**WORK REQUIRED:** Give the number of lines below that contain the string "github", and no other text.

+++ INFORMATION +++

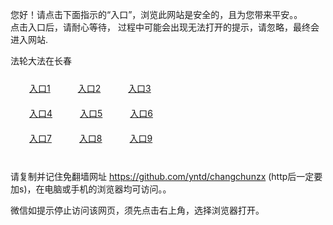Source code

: 您好！请点击下面指示的“入口”，浏览此网站是安全的，且为您带来平安。。 <br/>
点击入口后，请耐心等待， 过程中可能会出现无法打开的提示，请忽略，最终会进入网站. </br>

法轮大法在长春<br/>
<div style="padding:10px"><a style="margin:20px" target="_blank" href="https://dlrw0apr283ab.cloudfront.net/2Qpsp?nstyc" id="ccLink1" rel="nofollow">入口1</a> <a target="_blank" style="margin:20px" href="https://d3f4x2t9tk2iuh.cloudfront.net/2Qpsp?yzogauo" id="ccLink2" rel="nofollow">入口2</a> <a style="margin:20px" target="_blank" href="https://d3dytnpiy6xwy1.cloudfront.net/2Qpsp?cqtszzu" id="ccLink3" rel="nofollow">入口3</a></div>

<div style="padding:10px" ><a style="margin:20px" target="_blank" href="https://dlrw0apr283ab.cloudfront.net/2Qpsp?nstyc" id="ccLink4" rel="nofollow">入口4</a> <a style="margin:20px" href="https://d3f4x2t9tk2iuh.cloudfront.net/2Qpsp?yzogauo" target="_blank" id="ccLink5" rel="nofollow">入口5</a> <a style="margin:20px" href="https://d3dytnpiy6xwy1.cloudfront.net/2Qpsp?cqtszzu" target="_blank" id="ccLink6" rel="nofollow">入口6</a></div>

<div style="padding:10px"><a style="margin:20px" target="_blank" href="https://dlrw0apr283ab.cloudfront.net/2Qpsp?nstyc" id="ccLink7" rel="nofollow">入口7</a> <a style="margin:20px" href="https://d3f4x2t9tk2iuh.cloudfront.net/2Qpsp?yzogauo" target="_blank" id="ccLink8" rel="nofollow">入口8</a> <a style="margin:20px" target="_blank" href="https://d3dytnpiy6xwy1.cloudfront.net/2Qpsp?cqtszzu" id="ccLink9" rel="nofollow">入口9</a></div>

<br/>



请复制并记住免翻墙网址 https://github.com/yntd/changchunzx (http后一定要加s)，在电脑或手机的浏览器均可访问。。<br/>

微信如提示停止访问该网页，须先点击右上角，选择浏览器打开。
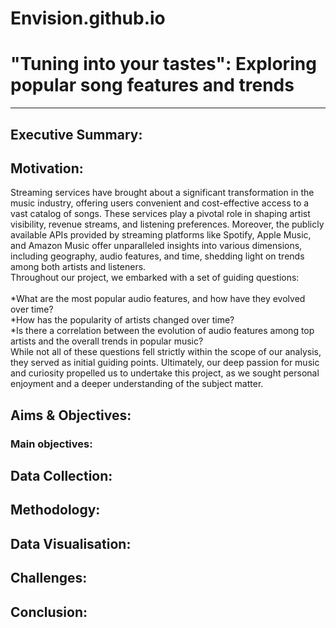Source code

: # Envision.github.io

# "Tuning into your tastes": Exploring popular song features and trends
___

## Executive Summary:


## Motivation:
Streaming services have brought about a significant transformation in the music industry, offering users convenient and cost-effective access to a vast catalog of songs. These services play a pivotal role in shaping artist visibility, revenue streams, and listening preferences. Moreover, the publicly available APIs provided by streaming platforms like Spotify, Apple Music, and Amazon Music offer unparalleled insights into various dimensions, including geography, audio features, and time, shedding light on trends among both artists and listeners.<br>
Throughout our project, we embarked with a set of guiding questions:<br>
<br>
*What are the most popular audio features, and how have they evolved over time?<br>
*How has the popularity of artists changed over time?<br>
*Is there a correlation between the evolution of audio features among top artists and the overall trends in popular music?<br>
While not all of these questions fell strictly within the scope of our analysis, they served as initial guiding points. Ultimately, our deep passion for music and curiosity propelled us to undertake this project, as we sought personal enjoyment and a deeper understanding of the subject matter.



## Aims & Objectives:
### Main objectives:


## Data Collection:


## Methodology:


## Data Visualisation:


## Challenges:


## Conclusion:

+++

**SOLUTION FOR THIS EXERCISE:** 2